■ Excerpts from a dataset

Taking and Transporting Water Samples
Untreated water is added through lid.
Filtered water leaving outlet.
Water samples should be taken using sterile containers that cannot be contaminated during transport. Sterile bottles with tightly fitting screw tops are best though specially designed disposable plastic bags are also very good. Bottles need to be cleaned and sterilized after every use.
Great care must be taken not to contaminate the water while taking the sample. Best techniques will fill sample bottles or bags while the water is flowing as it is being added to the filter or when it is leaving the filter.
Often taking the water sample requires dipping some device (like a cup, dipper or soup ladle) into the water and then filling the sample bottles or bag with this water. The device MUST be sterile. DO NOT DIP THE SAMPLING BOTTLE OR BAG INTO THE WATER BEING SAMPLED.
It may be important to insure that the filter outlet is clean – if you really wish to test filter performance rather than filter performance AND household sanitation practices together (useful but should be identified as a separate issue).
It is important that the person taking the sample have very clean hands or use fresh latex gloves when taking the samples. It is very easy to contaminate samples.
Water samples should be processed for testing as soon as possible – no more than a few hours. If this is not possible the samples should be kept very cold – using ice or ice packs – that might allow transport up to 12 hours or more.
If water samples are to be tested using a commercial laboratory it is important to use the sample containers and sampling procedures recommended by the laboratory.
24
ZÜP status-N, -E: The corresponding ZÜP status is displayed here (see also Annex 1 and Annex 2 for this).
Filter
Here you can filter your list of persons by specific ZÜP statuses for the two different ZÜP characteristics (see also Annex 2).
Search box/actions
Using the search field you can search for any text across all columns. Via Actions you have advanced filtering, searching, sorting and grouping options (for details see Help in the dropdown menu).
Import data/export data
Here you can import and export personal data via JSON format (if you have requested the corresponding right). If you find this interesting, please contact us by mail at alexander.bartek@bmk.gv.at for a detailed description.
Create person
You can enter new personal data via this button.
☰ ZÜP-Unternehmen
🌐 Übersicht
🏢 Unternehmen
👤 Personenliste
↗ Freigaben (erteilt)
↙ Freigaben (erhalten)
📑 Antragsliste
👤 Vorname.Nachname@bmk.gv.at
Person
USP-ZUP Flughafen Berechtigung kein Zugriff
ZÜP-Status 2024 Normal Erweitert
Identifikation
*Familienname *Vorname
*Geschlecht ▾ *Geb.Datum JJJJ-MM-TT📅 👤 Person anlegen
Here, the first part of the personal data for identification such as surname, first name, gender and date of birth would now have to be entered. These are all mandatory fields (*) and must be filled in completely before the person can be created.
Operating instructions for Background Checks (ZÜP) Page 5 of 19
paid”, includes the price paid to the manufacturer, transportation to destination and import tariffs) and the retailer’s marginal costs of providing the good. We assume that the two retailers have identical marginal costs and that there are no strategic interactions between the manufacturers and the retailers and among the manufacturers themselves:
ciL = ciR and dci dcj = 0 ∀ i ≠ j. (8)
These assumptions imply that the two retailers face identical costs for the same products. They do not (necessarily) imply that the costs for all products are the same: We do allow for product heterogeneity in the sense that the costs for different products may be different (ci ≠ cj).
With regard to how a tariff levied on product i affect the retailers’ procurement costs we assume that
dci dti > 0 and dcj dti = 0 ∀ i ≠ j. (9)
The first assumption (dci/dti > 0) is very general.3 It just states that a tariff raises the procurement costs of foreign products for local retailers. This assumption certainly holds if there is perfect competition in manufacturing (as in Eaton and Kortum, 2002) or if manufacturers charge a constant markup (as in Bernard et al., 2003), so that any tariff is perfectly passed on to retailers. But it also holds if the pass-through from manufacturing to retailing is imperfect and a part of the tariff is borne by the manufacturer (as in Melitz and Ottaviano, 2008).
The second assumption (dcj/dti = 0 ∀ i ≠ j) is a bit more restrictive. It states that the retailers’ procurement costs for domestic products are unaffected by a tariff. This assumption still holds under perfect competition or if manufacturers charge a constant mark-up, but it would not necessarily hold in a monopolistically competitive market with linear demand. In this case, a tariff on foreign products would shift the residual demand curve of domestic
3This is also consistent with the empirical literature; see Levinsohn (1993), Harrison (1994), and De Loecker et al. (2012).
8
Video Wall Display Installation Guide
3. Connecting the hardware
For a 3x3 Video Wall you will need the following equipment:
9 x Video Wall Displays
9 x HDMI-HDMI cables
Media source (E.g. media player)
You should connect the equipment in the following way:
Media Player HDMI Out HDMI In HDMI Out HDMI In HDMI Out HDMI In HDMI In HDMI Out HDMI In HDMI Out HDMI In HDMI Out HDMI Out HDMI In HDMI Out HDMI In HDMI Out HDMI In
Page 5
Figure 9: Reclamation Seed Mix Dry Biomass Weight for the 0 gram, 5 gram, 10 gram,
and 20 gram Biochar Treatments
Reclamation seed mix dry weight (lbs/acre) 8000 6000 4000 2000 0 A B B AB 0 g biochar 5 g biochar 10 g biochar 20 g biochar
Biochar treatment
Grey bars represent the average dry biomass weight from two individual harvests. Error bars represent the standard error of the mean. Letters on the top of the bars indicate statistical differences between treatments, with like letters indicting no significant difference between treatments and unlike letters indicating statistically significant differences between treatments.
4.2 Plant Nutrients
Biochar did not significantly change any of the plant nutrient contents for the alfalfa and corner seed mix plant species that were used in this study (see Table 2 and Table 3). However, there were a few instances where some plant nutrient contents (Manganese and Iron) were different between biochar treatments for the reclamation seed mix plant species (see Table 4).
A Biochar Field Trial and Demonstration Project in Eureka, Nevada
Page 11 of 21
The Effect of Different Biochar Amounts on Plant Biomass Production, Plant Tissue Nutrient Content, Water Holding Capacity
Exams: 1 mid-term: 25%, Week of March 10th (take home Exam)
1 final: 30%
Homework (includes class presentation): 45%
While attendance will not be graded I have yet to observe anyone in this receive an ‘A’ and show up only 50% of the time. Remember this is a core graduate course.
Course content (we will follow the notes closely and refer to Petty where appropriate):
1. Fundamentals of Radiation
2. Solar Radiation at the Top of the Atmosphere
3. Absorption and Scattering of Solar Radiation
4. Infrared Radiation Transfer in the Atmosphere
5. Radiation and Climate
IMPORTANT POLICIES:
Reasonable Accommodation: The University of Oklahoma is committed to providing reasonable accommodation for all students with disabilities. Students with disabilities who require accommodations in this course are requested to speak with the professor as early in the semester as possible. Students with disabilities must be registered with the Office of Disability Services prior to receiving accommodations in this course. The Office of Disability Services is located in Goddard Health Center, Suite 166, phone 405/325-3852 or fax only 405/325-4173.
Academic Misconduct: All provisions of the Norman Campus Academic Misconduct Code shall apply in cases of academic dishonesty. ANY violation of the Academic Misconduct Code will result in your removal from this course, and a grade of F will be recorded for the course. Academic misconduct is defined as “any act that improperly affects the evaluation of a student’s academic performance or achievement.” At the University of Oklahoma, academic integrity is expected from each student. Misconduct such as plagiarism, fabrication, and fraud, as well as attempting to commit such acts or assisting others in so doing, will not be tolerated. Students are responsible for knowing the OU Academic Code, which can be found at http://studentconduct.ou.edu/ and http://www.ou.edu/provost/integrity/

■ AIM OF THE EXERCISE
Each line of the entries above that has the word "corresponding" is to be copied.

■ PROBLEM SOLUTION
ZÜP status-N, -E: The corresponding ZÜP status is displayed here (see also Annex 1 and Annex 2 for this).
Here you can import and export personal data via JSON format (if you have requested the corresponding right). If you find this interesting, please contact us by mail at alexander.bartek@bmk.gv.at for a detailed description.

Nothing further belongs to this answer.